==== The data

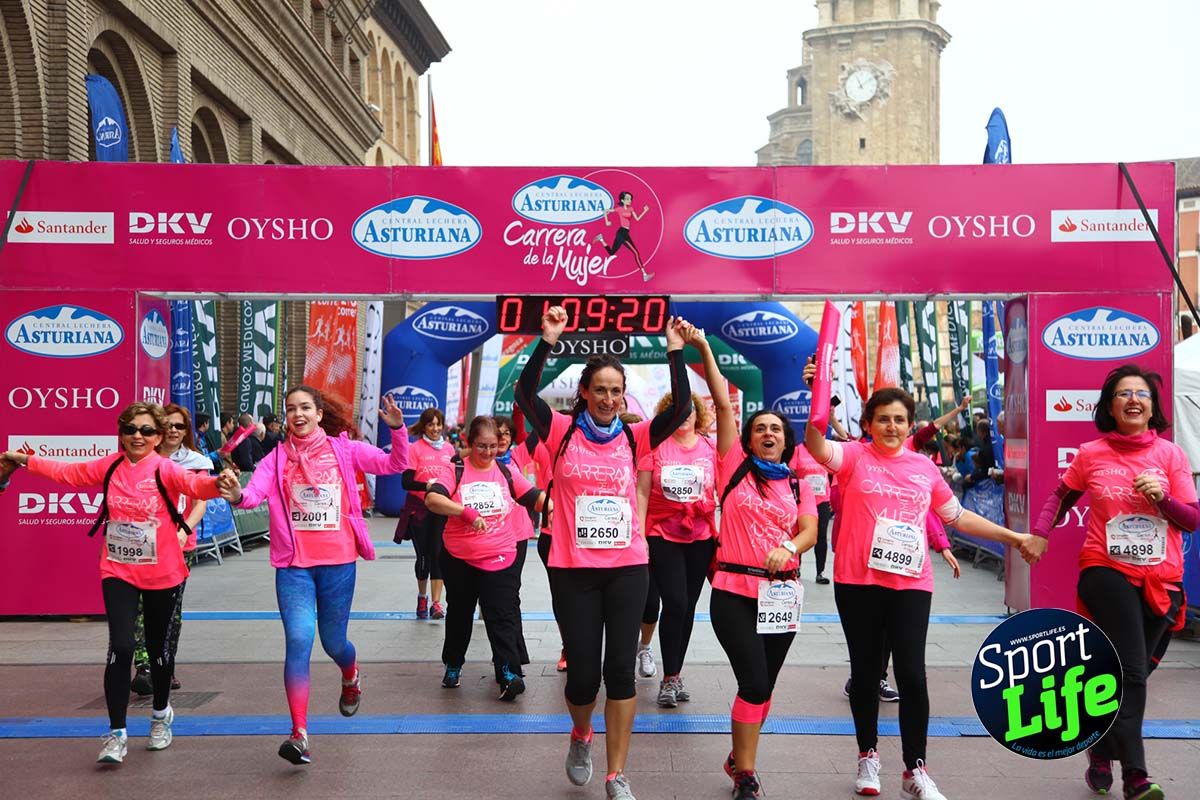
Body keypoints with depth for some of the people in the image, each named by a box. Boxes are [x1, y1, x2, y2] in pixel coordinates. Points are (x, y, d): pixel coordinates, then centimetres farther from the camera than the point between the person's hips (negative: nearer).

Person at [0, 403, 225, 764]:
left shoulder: (165, 469, -14)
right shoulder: (108, 467, 0)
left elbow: (194, 484, -33)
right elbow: (67, 472, 16)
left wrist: (218, 483, -54)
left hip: (163, 574, -2)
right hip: (118, 572, 2)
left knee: (158, 647, 13)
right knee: (121, 647, -9)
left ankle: (161, 714, 39)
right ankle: (117, 734, 3)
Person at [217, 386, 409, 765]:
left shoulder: (344, 449, 1)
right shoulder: (277, 458, 1)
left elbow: (394, 465, -5)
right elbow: (255, 492, -15)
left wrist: (397, 429, -21)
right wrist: (237, 495, -38)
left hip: (338, 561, 0)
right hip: (294, 564, 0)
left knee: (333, 642, 12)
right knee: (299, 639, -14)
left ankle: (351, 677, 49)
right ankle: (299, 733, -6)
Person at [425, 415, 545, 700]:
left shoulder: (506, 471, 2)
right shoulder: (455, 471, -7)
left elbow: (535, 497, 0)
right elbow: (432, 499, -24)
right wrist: (466, 511, -37)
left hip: (501, 558, 0)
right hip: (459, 559, 0)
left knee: (502, 615, -8)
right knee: (459, 613, 18)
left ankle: (509, 674, -9)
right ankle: (453, 665, 37)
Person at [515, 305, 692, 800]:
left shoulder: (634, 438, 3)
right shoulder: (562, 433, -2)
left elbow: (680, 409, -8)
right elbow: (525, 393, -15)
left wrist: (675, 352, -13)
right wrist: (548, 342, -22)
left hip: (628, 568, 1)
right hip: (573, 570, -1)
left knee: (621, 669, 2)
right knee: (582, 673, 4)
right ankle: (581, 736, 39)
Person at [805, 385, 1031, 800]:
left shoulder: (924, 467, 10)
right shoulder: (854, 456, 0)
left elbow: (958, 516, 19)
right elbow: (815, 445, -21)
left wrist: (1012, 536, 19)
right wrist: (817, 402, -34)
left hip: (911, 584, 2)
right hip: (858, 582, -1)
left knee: (912, 675, -3)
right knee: (865, 671, 11)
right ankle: (868, 755, 30)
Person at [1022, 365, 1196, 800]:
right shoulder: (1091, 454, -1)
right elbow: (1062, 495, 16)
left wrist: (1161, 497, -17)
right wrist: (1040, 534, 2)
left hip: (1161, 580, 3)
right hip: (1107, 571, -2)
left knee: (1130, 673, 14)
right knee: (1131, 673, -11)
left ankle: (1102, 752, 35)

========

Can you set down all of the data above again, word for word, and leave out any picture?

== Task output ==
Body keypoints with depth for some of the people in the image, each named by a box. Boxes are [x1, y1, x2, y2] in pixel coordinates. Points are (x, y, d): pixel coordinates, then centimetres farther from the camera than the point between the person's hips (negative: nearer).

Person at [0, 403, 225, 764]:
left shoulder: (165, 469, -14)
right shoulder: (108, 467, 0)
left elbow: (194, 484, -33)
right elbow: (67, 472, 16)
left wrist: (218, 483, -54)
left hip: (163, 574, -2)
right hip: (118, 572, 2)
left knee: (158, 647, 13)
right knee: (121, 647, -9)
left ankle: (161, 714, 39)
right ankle: (117, 734, 3)
Person at [217, 386, 409, 765]:
left shoulder: (344, 449, 1)
right shoulder: (277, 458, 1)
left elbow: (394, 465, -5)
right elbow: (255, 492, -15)
left wrist: (397, 429, -21)
right wrist: (237, 495, -38)
left hip: (338, 561, 0)
right hip: (294, 564, 0)
left knee: (333, 642, 12)
right knee: (299, 639, -14)
left ankle: (351, 677, 49)
right ankle: (299, 733, -6)
Person at [425, 415, 545, 700]:
left shoulder: (506, 471, 2)
right shoulder: (455, 471, -7)
left elbow: (535, 497, 0)
right elbow: (432, 499, -24)
right wrist: (466, 511, -37)
left hip: (501, 558, 0)
right hip: (459, 559, 0)
left knee: (502, 615, -8)
right knee: (459, 613, 18)
left ankle: (509, 674, -9)
right ankle: (453, 665, 37)
Person at [515, 305, 692, 800]:
left shoulder: (634, 438, 3)
right shoulder: (562, 433, -2)
left elbow: (680, 409, -8)
right elbow: (525, 393, -15)
left wrist: (675, 352, -13)
right wrist: (548, 342, -22)
left hip: (628, 568, 1)
right hip: (573, 570, -1)
left knee: (621, 669, 2)
right knee: (582, 673, 4)
right ankle: (581, 736, 39)
Person at [805, 385, 1031, 800]:
left shoulder: (924, 467, 10)
right shoulder: (854, 456, 0)
left elbow: (958, 516, 19)
right elbow: (815, 445, -21)
left wrist: (1012, 536, 19)
right wrist: (817, 402, -34)
left hip: (911, 584, 2)
right hip: (858, 582, -1)
left knee: (912, 675, -3)
right knee: (865, 671, 11)
right ankle: (868, 755, 30)
Person at [1022, 365, 1196, 800]:
right shoulder: (1091, 454, -1)
right elbow: (1062, 495, 16)
left wrist: (1161, 497, -17)
right wrist: (1040, 534, 2)
left hip: (1161, 580, 3)
right hip: (1107, 571, -2)
left knee: (1130, 673, 14)
right knee: (1131, 673, -11)
left ankle: (1102, 752, 35)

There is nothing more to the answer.